The next week was pretty much ok.

I started rehearsing with Connor and Amelia again. I kept listening to them go on about how I needed to sing but I was still disagreeing with them.

Monday afternoon, Miss Allen kept me after school and helped me get my grades back up. I didn't realize how much I needed that until it was actually happening.

I stayed an hour after school with her and we worked together on my work. I understood more since she was explaining it directly to me and I got a lot of questions right.

I was proud of myself.

So was Miss Allen.

Connor and Amelia asked why I was at school after hours and I told them the truth.
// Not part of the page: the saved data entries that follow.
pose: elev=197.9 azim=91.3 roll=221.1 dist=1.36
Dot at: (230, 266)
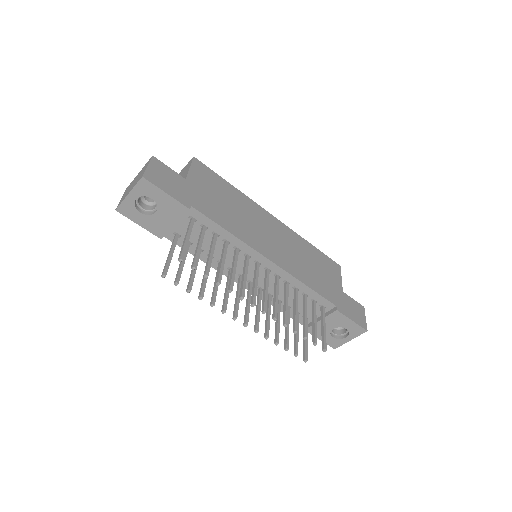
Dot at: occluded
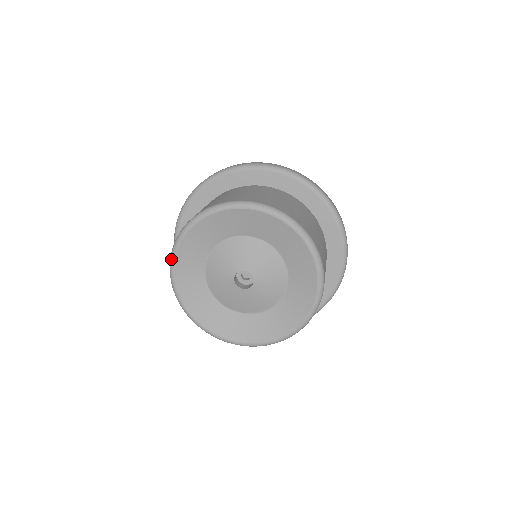
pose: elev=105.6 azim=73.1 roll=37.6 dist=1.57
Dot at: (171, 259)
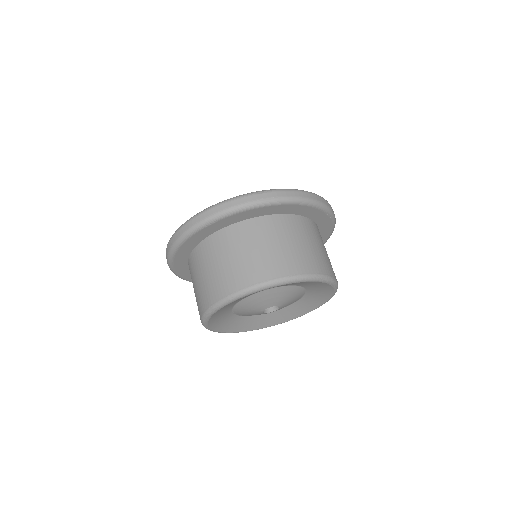
Dot at: occluded
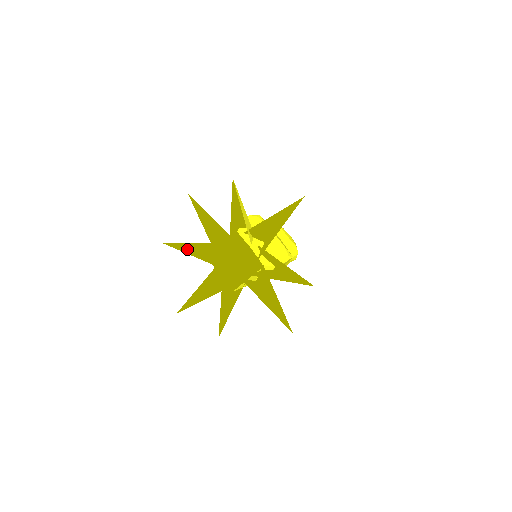
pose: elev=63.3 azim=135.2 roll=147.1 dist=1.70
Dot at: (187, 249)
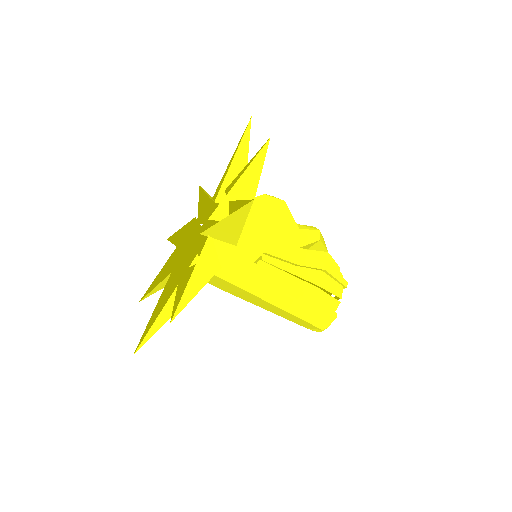
Dot at: (162, 285)
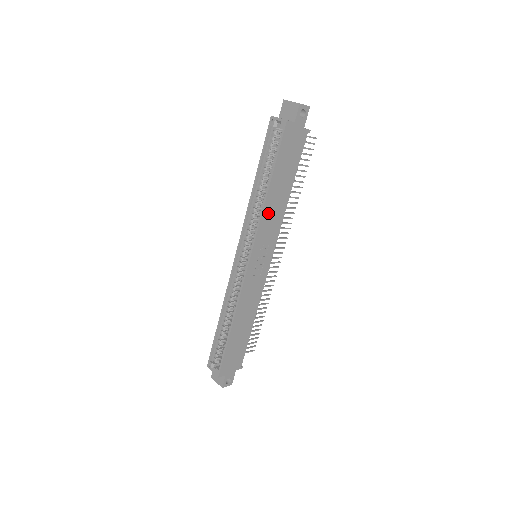
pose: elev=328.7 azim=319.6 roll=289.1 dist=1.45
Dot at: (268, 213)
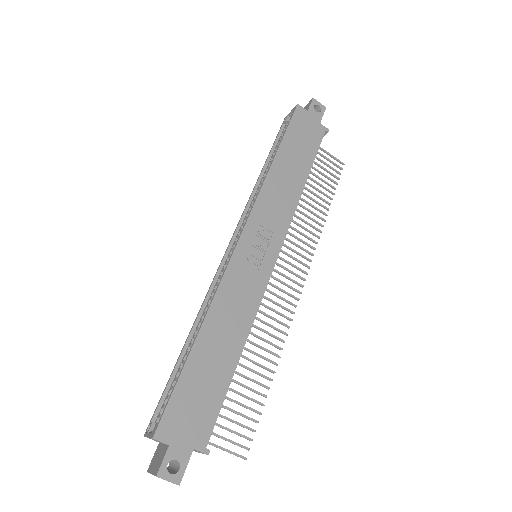
Dot at: (272, 188)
I wanted to get my grades back up cause that other week was terrible.

They made me sing a few times at rehearsal and that made things a little better but I was still unsure about it.

We had less than a week before the performance and I was getting nervous now.

"I can play drums." Amelia said. "I'm great on drums. Connor can still be on guitar and you'll sing."

I looked at them as they kept telling me that I needed to sing cause I was such an amazing singer, but I still had a feeling in my gut that made me nervous.

Even Miss Allen asked if I was going to sing but I told her that I didn't know. She kept telling me that when she heard me sing, it was beautiful and that I should really consider.

But singing in front of the entire school is something different than singing alone.

A big difference.

"You're doing better, Reagan." Miss Allen smiles as I was sitting at her desk. "You're grades have come back up. You did well on that test last week and your assignments are great." She looks at me and smiles. "I'm proud of you."

"I owe you, Miss Allen." I look at her. "If it wasn't for you then I wouldn't have been doing so good."

She smiles as she leans back. "You're welcome. You've been doing good this week."

I nod as I look at her. I thanked her a million times cause I was struggling to get my work done and understand what we were actually learning.

Everything that's been going on was keeping me from getting shit done at school.